Così come "Obscured By Clouds"
- altra colonna sonora pubblicata pochi anni dopo
- "More" è stato composto e registrato
piuttosto velocemente. Di conseguenza l'album
è da un lato caratterizzato da una certa
approssimazione (soprattutto dal punto di vista
della cura dei suoni, se confrontato con gli altri
album incisi dal gruppo nello stesso periodo),
ma allo stesso tempo suona 'fresco' ed offre parecchi
spunti di sicuro interesse. Si tratta essenzialmente
di una chicca per intenditori, un episodio forse
'minore' da alcuni punti di vista, ma comunque
importante, e per i fans più viscerali
del primo periodo Floydiano direi fondamentale.
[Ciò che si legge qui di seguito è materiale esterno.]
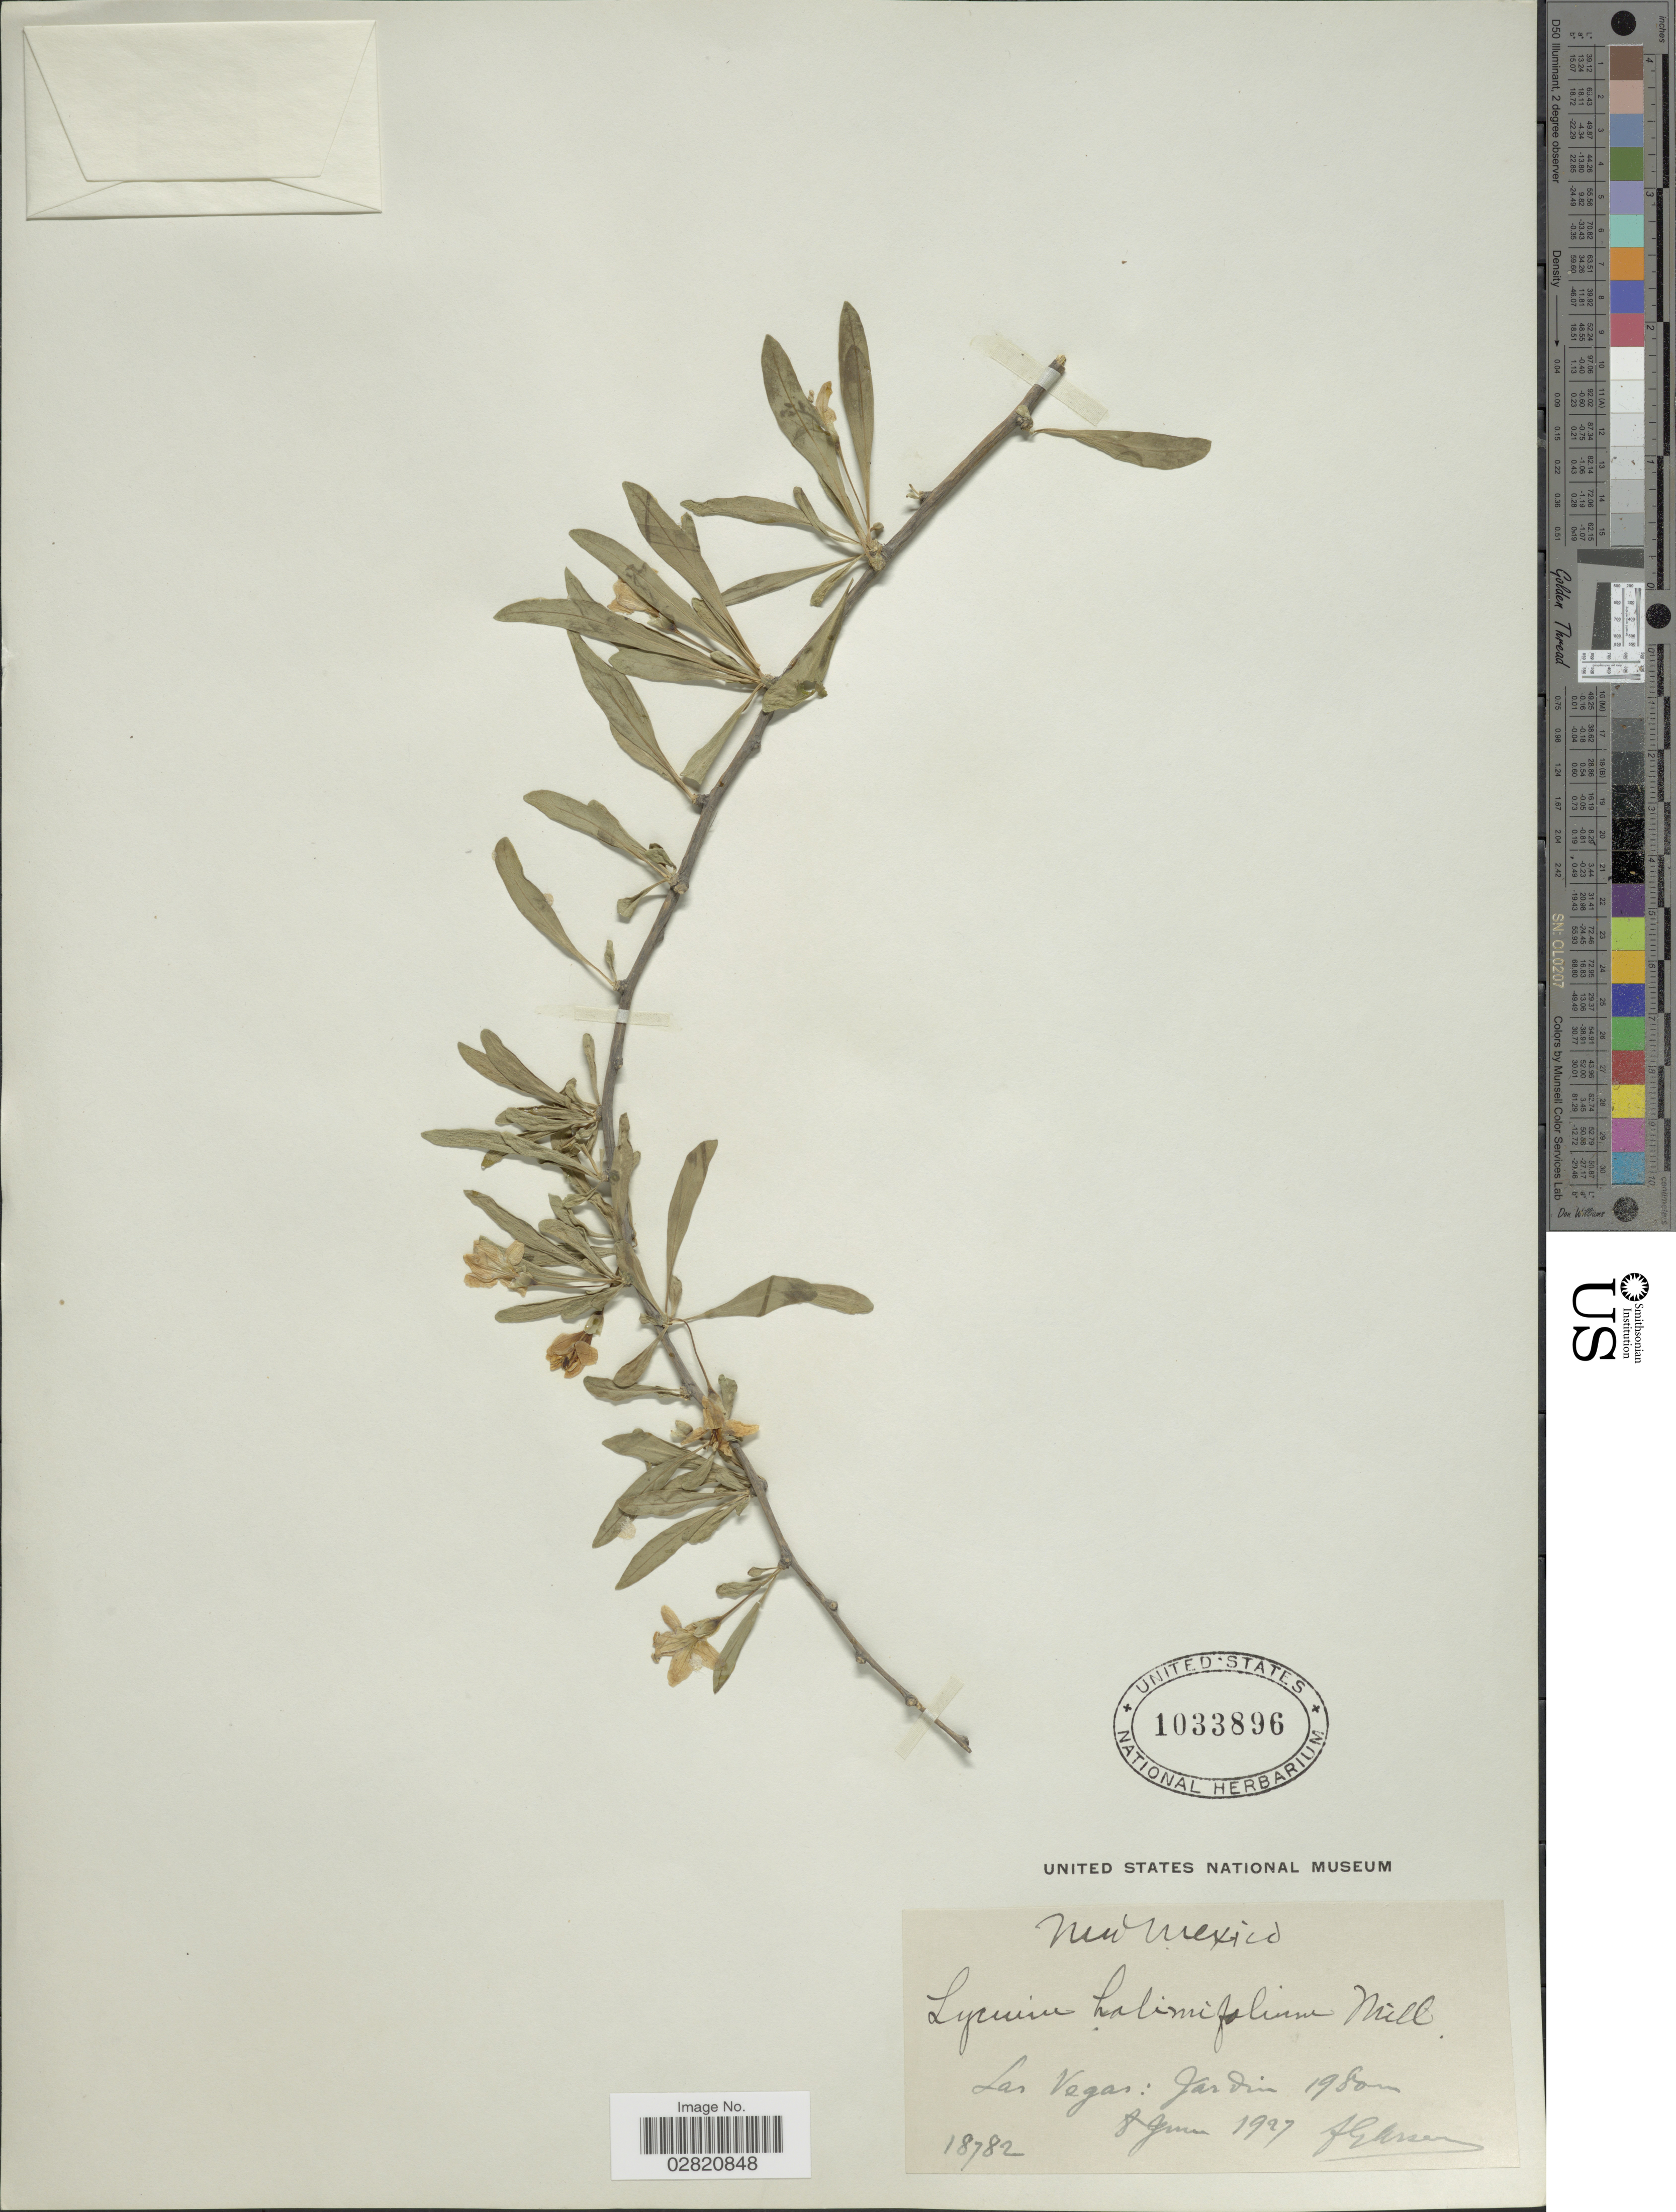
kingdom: Plantae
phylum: Tracheophyta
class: Magnoliopsida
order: Solanales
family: Solanaceae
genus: Lycium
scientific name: Lycium barbarum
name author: L.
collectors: F. Arsène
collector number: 18782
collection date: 1927-06-08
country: United States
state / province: New Mexico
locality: Las Vegas: Jardin.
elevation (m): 1980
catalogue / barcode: US 1033896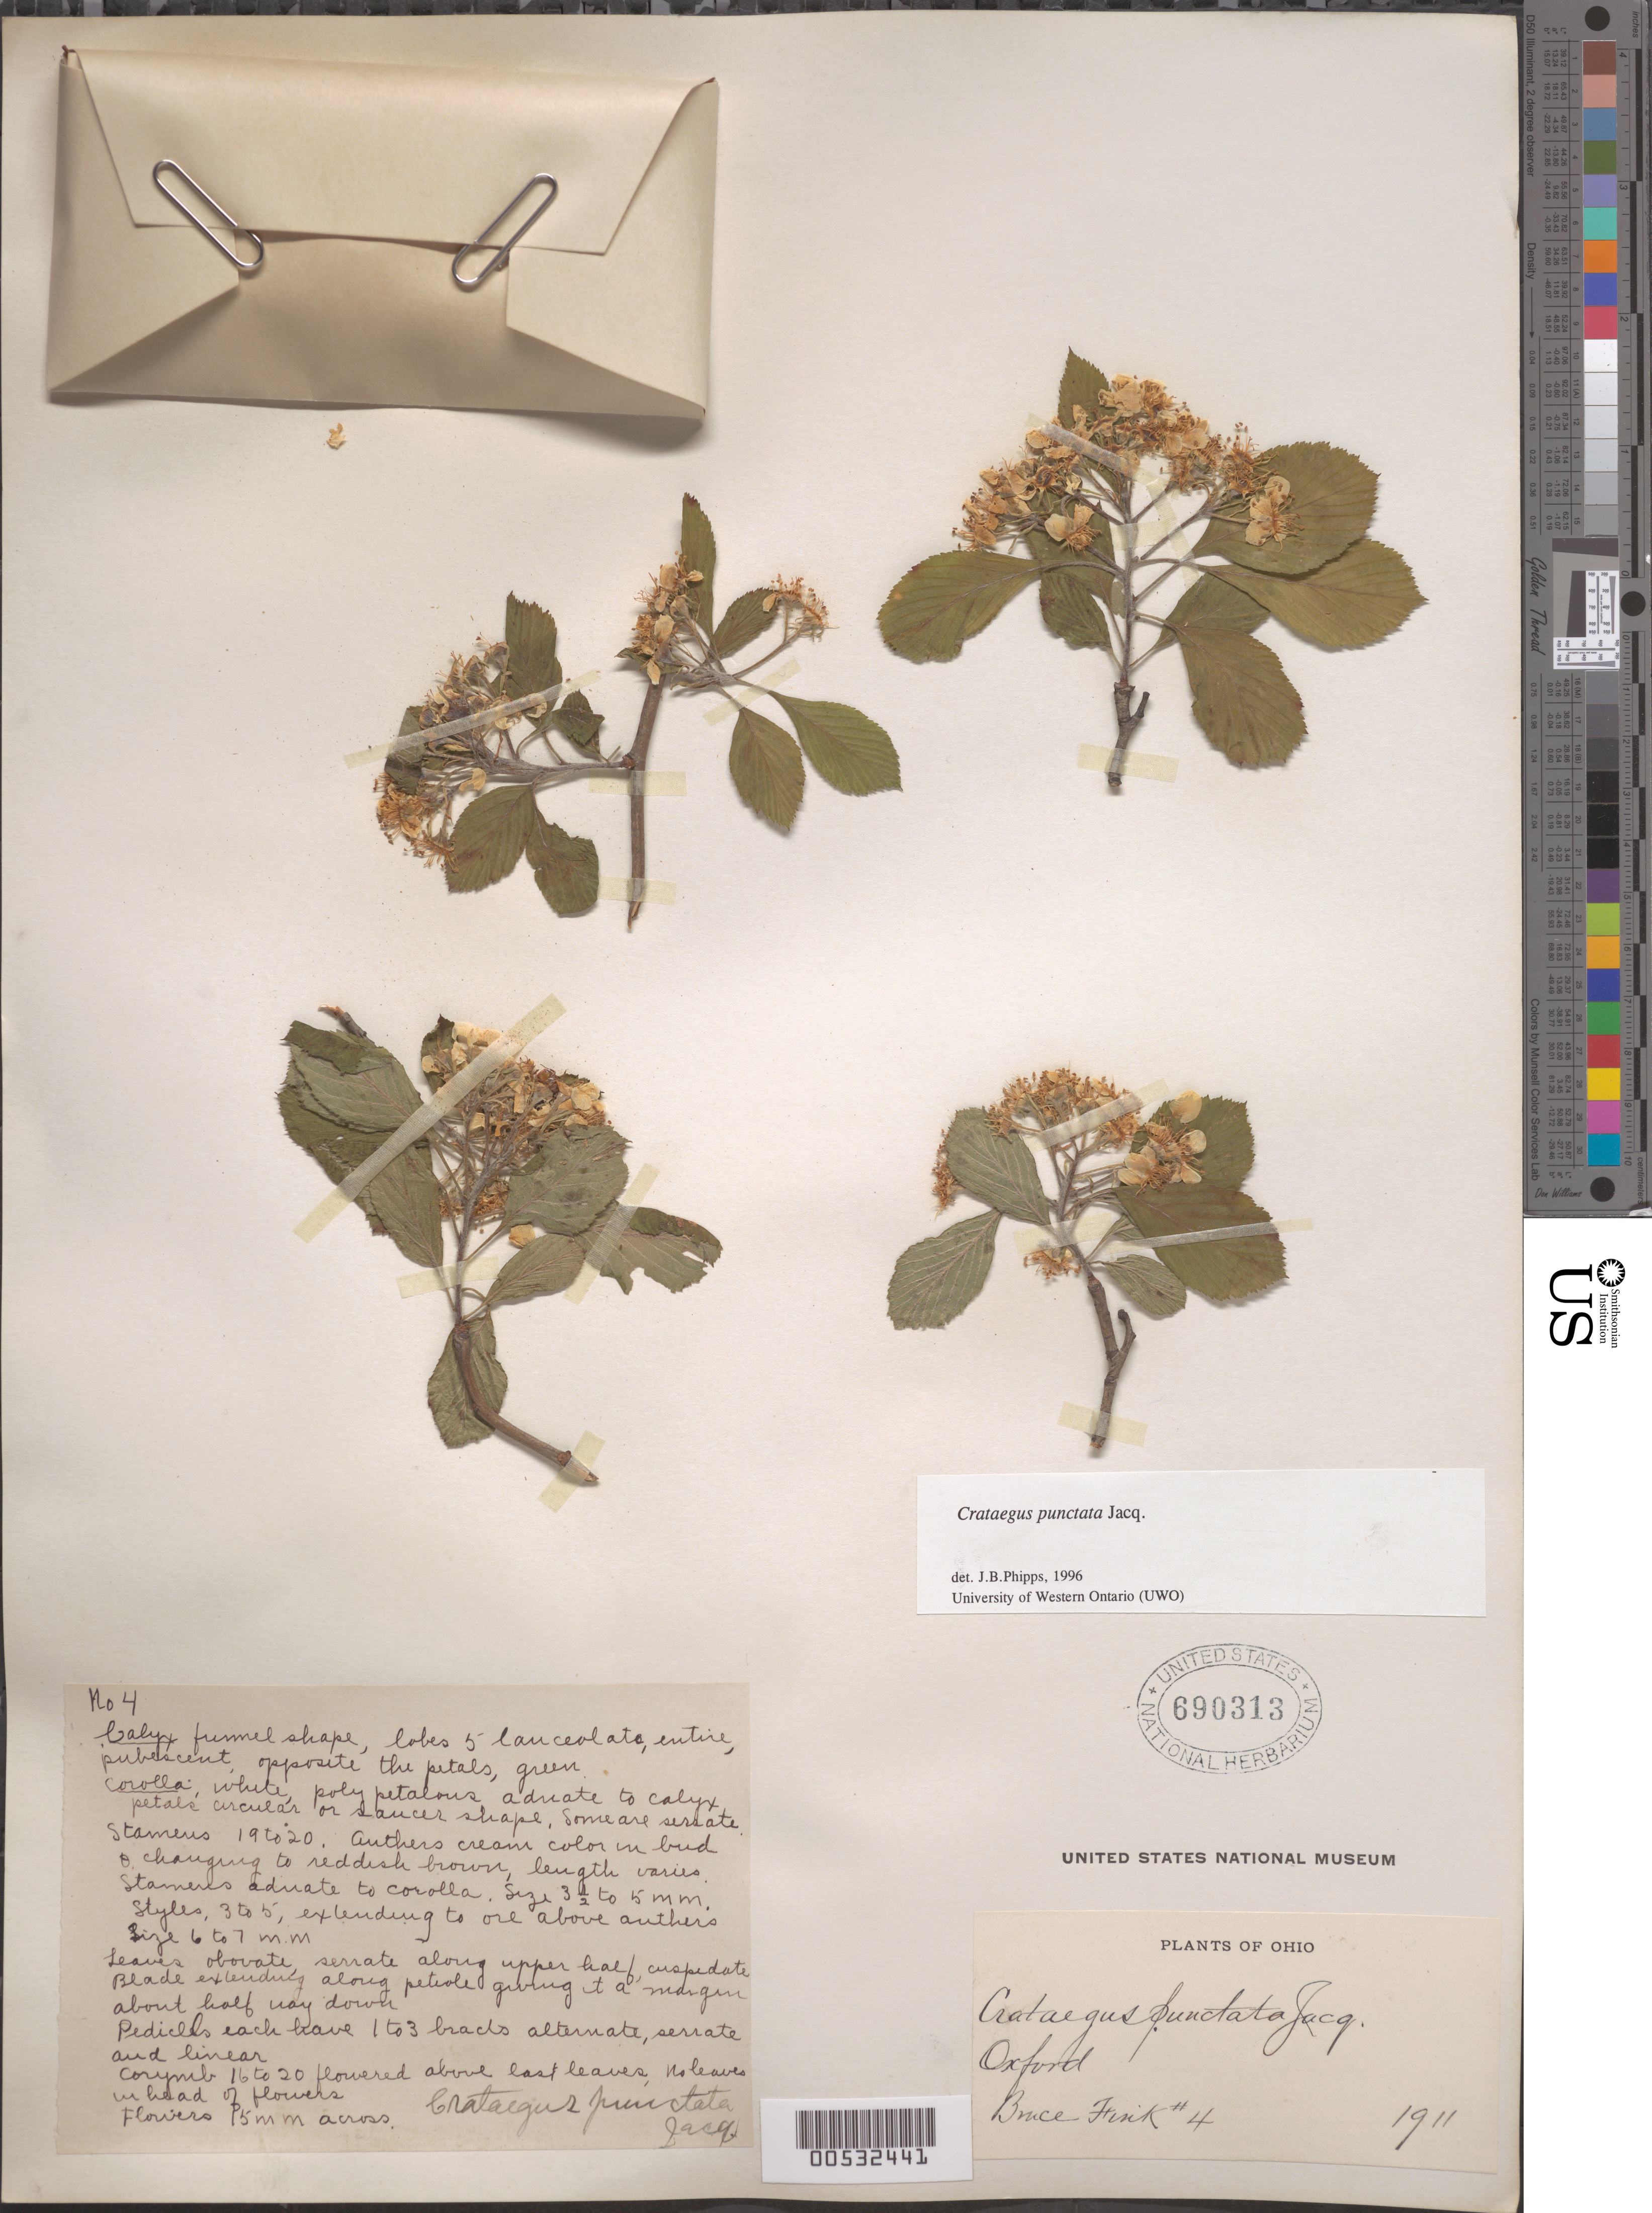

Alternate a brani strumentali e molto sperimentali
si trovano alcune 'canzoni' più tradizionali;
alcune di queste (come la sepolcrale e splendida
"Cyrrus Minor", "Green Is The Colour",
"Cymbaline", o la minimale "Crying
song") sfoggiano anche una maggiore maturità
compositiva - soprattutto di Waters - rispetto
a quanto mostrato nel precedente "A
Sacerful Of Secrets". Inoltre l'apporto
di Gilmour, da poco entrato a far parte del gruppo,
comincia a farsi molto consistente, come ad esempio
nella vigorosa e chitarrosa "The Nile Song".
Il tono medio del disco è fortemente eclettico
e psichedelico, ma di una psichedelia rurale,
più semplice rispetto agli altri lavori
del periodo, spesso solo accennata, e talvolta
anche impreziosita da suoni etnici che contribuiscono
a creare un'ambientazione molto avvolgente.
Pur soffrendo di una scarsa cura dei dettagli,
quindi, "More" rappresenta comunque
un episodio di grande fascino nel panorama Floydiano.